## EXERCISE GOAL
In the records that follow, find each line containing "tools" and copy it.

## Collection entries
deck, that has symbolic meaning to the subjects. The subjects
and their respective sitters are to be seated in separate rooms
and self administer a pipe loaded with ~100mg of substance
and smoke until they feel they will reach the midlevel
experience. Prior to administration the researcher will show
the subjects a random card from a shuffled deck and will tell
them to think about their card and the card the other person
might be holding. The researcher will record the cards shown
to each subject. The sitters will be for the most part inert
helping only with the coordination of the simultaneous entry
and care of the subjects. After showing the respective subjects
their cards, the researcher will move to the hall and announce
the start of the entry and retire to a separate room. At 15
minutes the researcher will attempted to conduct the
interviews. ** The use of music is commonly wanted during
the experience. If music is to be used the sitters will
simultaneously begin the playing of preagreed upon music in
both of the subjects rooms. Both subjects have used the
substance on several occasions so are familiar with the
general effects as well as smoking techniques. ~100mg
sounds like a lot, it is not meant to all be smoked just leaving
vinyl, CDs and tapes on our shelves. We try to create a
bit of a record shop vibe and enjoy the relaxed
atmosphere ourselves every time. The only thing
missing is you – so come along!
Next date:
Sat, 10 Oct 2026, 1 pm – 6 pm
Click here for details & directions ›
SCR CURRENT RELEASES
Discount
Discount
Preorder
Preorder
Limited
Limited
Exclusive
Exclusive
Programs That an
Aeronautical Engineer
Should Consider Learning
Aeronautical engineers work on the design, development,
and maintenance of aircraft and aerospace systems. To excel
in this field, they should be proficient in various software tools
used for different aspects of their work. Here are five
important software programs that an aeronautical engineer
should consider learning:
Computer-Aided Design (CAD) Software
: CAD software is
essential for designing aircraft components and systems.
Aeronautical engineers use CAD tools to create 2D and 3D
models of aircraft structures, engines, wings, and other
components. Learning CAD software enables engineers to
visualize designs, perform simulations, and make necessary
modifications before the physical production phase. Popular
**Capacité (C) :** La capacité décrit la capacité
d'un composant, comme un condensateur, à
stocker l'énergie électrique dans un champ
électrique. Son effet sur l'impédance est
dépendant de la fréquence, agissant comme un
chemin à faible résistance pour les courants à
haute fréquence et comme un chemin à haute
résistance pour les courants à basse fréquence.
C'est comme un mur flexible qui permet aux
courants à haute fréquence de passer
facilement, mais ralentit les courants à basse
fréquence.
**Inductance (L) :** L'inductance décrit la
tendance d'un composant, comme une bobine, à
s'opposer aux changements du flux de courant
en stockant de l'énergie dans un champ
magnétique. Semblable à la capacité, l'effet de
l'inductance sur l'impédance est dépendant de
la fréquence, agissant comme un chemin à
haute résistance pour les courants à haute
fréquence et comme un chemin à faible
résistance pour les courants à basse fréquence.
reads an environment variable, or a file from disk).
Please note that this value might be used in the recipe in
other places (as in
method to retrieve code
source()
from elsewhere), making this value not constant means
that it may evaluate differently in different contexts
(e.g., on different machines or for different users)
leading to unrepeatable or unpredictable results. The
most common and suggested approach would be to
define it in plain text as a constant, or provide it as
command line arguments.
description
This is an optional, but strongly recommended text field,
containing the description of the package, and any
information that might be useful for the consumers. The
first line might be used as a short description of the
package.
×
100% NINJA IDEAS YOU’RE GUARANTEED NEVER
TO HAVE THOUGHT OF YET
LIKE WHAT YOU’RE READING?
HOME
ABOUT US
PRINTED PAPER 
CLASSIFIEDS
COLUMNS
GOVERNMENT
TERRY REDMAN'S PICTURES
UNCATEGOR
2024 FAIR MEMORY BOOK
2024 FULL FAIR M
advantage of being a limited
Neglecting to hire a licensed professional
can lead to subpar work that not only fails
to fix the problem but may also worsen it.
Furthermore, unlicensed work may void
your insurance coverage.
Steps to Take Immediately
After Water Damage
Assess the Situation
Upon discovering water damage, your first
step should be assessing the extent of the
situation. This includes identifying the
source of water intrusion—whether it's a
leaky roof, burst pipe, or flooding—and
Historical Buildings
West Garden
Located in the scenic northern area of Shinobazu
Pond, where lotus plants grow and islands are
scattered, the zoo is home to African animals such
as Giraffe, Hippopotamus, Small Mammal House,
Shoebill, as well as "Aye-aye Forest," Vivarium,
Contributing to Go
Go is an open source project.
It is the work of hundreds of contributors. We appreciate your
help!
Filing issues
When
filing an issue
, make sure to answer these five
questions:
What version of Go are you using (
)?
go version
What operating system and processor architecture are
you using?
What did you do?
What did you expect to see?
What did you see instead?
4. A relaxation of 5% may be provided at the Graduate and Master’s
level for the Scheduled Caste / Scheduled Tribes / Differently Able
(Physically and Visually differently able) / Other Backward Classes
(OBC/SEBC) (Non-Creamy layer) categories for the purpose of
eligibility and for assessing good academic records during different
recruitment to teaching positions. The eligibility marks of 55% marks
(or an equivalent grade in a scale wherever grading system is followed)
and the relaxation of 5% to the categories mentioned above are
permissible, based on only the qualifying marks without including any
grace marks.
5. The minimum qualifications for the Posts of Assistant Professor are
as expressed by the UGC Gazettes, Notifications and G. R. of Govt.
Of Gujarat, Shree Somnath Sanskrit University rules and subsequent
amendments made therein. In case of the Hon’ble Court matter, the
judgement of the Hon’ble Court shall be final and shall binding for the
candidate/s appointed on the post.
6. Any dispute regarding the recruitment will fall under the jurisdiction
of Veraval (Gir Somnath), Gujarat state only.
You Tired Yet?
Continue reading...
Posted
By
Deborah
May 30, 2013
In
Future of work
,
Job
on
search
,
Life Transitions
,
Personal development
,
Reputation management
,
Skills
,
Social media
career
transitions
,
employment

## ANSWER SPACE
in this field, they should be proficient in various software tools
Aeronautical engineers use CAD tools to create 2D and 3D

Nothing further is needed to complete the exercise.